A pilot of mass m can bear a maximum apparent weight 7 times of mg.The aeroplane is moving in vertical circle.if the velocity of aeroplane is 210m/s while diving up from the lowest point of vertical circle, the minimum radius of vertical circle should be
Ans:750m
m v^2/r + m g = 7 m g
v^2/r = 6 g
r = (210)^2/(6*9.81)
r = 749 meters
To find the minimum radius of the vertical circle, we can start by analyzing the forces acting on the pilot when the plane is diving up from the lowest point.
The apparent weight experienced by the pilot can be calculated using the equation:
Apparent weight (W') = Mass (m) x Acceleration due to gravity (g') - Centripetal force (Fc)

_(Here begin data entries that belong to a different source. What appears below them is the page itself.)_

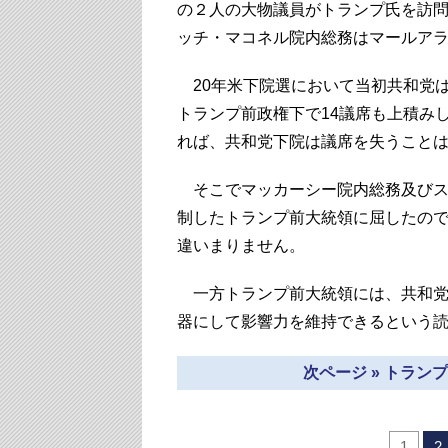
の２人の大物議員がトランプ氏を訪
ッチ・マコネル院内総務はマールアラ
20年米下院選において当初共和党
トランプ前政権下で14議席も上積み
れば、共和党下院は議席を失うこと
そこでマッカーシー院内総務及びス
制したトランプ前大統領に屈したの
違いまりません。
一方トランプ前大統領には、共和党
器にして影響力を維持できるという
次ページ » トラ
1
2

We know that the pilot can bear a maximum apparent weight that is 7 times their actual weight, so the expression becomes:
W' = 7mg
At the lowest point of the vertical circle, the centripetal force required to keep the pilot moving in a circle is:
Fc = m x v^2 / r
Where:
m = mass of the pilot
v = velocity of the airplane
r = radius of the vertical circle
Substituting the given values into the equation:
W' = 7mg = m x g' - m x v^2 / r
Since the velocity of the airplane is given as 210 m/s, we need to determine the acceleration due to gravity (g') as the plane passes through the lowest point.
When the plane is at the lowest point, the acceleration due to gravity will be the vector sum of the gravitational acceleration (g) and the centripetal acceleration (ac):
g' = g + ac
The centripetal acceleration is given by:
ac = v^2 / r
Substituting the expression for ac into the equation for g':
g' = g + v^2 / r
Using the given value for velocity (v = 210 m/s) and acceleration due to gravity (g = 9.8 m/s^2):
g' = 9.8 + (210^2) / r
Now, we can substitute this expression for g' back into the equation for the apparent weight:
7mg = m x (9.8 + (210^2) / r) - m x (210^2) / r
Simplifying the equation:
7g = 9.8 + 210^2 / r - 210^2 / r
Multiplying through by r:
7gr = 9.8r + 210^2 - 210^2
The (210^2) terms cancel out:
7gr - 9.8r = 0
Factoring out r:
r(7g - 9.8) = 0
Since radius (r) cannot be zero, we can disregard the second factor:
7g - 9.8 = 0
Solving for g:
7g = 9.8
g = 9.8 / 7
Substituting this value for g into the equation for g':
g' = 9.8 + (210^2) / r
9.8 / 7 = 9.8 + (210^2) / r
Now, we can solve for the minimum radius (r). First, let's simplify:
9.8 = 9.8 + (210^2) / r
Subtracting 9.8 from both sides:
0 = (210^2) / r
Multiplying both sides by r:
0r = 210^2
r = 210^2 / 0
Since dividing by zero is not defined, the equation is invalid, and there is no solution.
Therefore, it seems there may be an error in the given values or calculations.
To find the minimum radius of the vertical circle, we need to consider the forces acting on the pilot of mass m when the airplane is diving up from the lowest point.
At the bottom of the vertical circle, the pilot experiences his normal weight (mg) and an upward apparent weight (7mg) due to the circular motion. We can set up the following equation for the forces acting on the pilot:
Apparent weight = Normal weight + Centripetal force
7mg = mg + Centripetal force
Since the apparent weight is 7 times the normal weight, we can express it as:
7mg = mg + Centripetal force
Simplifying this equation, we find:
6mg = Centripetal force
The centripetal force can be expressed as the mass times the centripetal acceleration:
Centripetal force = m * (v^2 / r)
where v is the velocity of the airplane and r is the radius of the vertical circle.
Substituting this expression for the centripetal force into the previous equation, we have:
6mg = m * (v^2 / r)
Dividing both sides of the equation by m, we get:
6g = v^2 / r
Now, we can substitute the given values into the equation. The velocity of the airplane is 210 m/s, so:
6 * 9.8 m/s^2 = (210 m/s)^2 / r
Simplifying further:
58.8 m/s^2 = 44,100 m^2/s^2 / r
To solve for the radius (r), we can rearrange the equation as:
r = 44,100 m^2/s^2 / 58.8 m/s^2
Calculating this expression, we find:
r ≈ 750 m
Therefore, the minimum radius of the vertical circle should be approximately 750 meters.